/ 31 January 2014

I’m over Outa

Bikers showing a middle finger in protest against e-tolls at an Outa rally at Wammer Pan on January 25 2014.
Bikers showing a middle finger in protest against e-tolls at an Outa rally at Wammer Pan on January 25 2014.

The news that someone who works in the South African National Roads Agency Limited (Sanral) buildings has been arrested on charges of terrorism, related to the hoax white powder and bomb scares, seems to have come as something of a relief to those opposed to e-tolling. We are told by Sanral that the individual in question is "not technically an employee". Given the billing and other problems that appear to have accompanied the launch of e-tolling, wags might be forgiven for pointing out that that's a description that might usefully apply to other permanent staff.

The most relieved response has come in the form of a press release from Outa, the Opposition to Urban Tolling Alliance.
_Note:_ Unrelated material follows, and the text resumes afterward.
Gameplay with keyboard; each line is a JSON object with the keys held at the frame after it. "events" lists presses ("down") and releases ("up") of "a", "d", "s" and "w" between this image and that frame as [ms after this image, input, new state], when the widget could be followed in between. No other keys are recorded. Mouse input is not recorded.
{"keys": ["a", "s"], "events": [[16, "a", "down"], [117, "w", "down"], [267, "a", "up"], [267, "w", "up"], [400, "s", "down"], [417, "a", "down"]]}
Actually, in an apparent bid to make its identity more aggressively aggrieved, Outa has changed its name to, uh, Outa. Or in full, "The Opposition to Unjust Tolling Alliance."

Outa’s press release, in a peculiar mashup of McCarthy-era scaremongering and EFF-style pontification, is headed "Outa is not the enemy: The enemy is within." One can't help sensing a certain degree of suppression in this line: "Outa is relieved to learn of progress made by the police in connection with the recent hoax anthrax and bomb scares." It's as if Outa – and read our own anthropomorphisation of this organisation as deliberate – has realised that its grim opposition, and that of the increasingly shrill bedfellows it is associated with, could easily be situated at a point on the continuum that leads from angry letters in the press to bomb threats and keying cars displaying e-tags.
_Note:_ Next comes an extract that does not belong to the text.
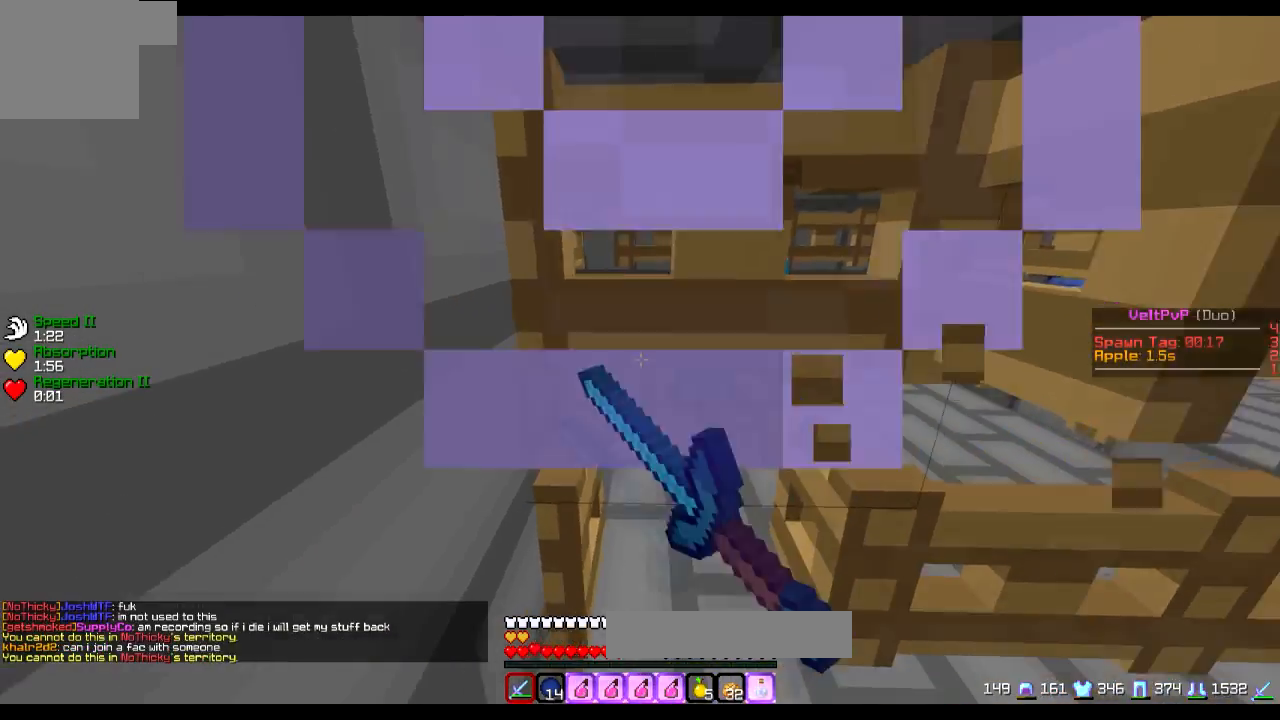
{"keys": []}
It's almost as if Outa itself feared that one of its supporters was responsible, and indeed that its resistance to e-tolling might have to, inevitably, lead to this point. This might be a moment for supporters of Outa to embark on some self-analysis – if you fear that the ingredients for erratic and extreme responses are built into your cause, then that cause itself might be illogical.
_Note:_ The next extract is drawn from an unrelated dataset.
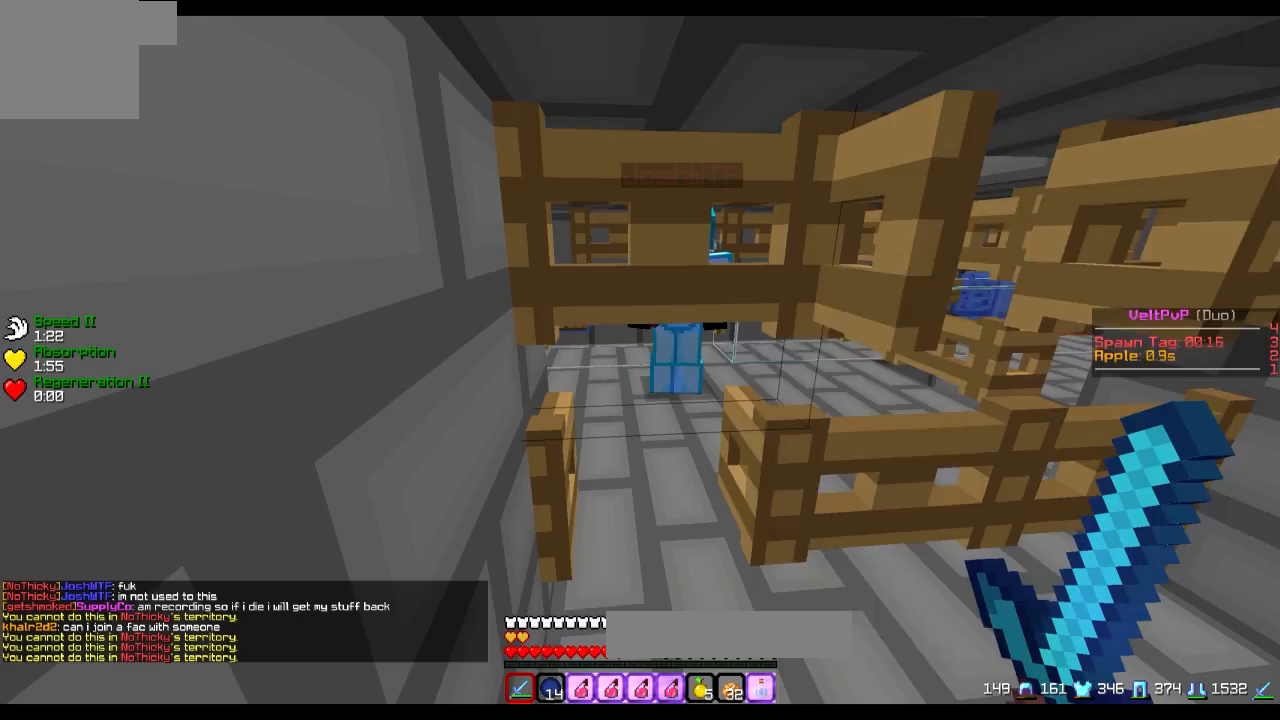
{"keys": [], "events": []}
Outa's press release paints its opposition to paying tolls as a mighty crusade. "South African society is in an ongoing systemic pathology of fear due to the erosion of the rule of law. That is why Outa continues to exist. To challenge rule by unjust law and re-establish the rule of just laws and fair policies that advance a culture of human rights, promote social cohesion and reweave the social fabric."

Less sophisticated thinkers might wish to tackle gender violence, police corruption, child abuse or labour atrocities first, but apparently that would be going the wrong way about it. All those grosser examples of the erosion of the rule of law in fact stem from e-tolling. The fact that e-tolling is actually legal makes it worse, apparently. Every beep as you pass under a gantry is the sound of another crystalline tear falling from beneath Lady Justice’s blindfold and shattering on the highway. This inverted gephyrophobia has become risible. There are much more important battles to fight, and ones that are potentially winnable.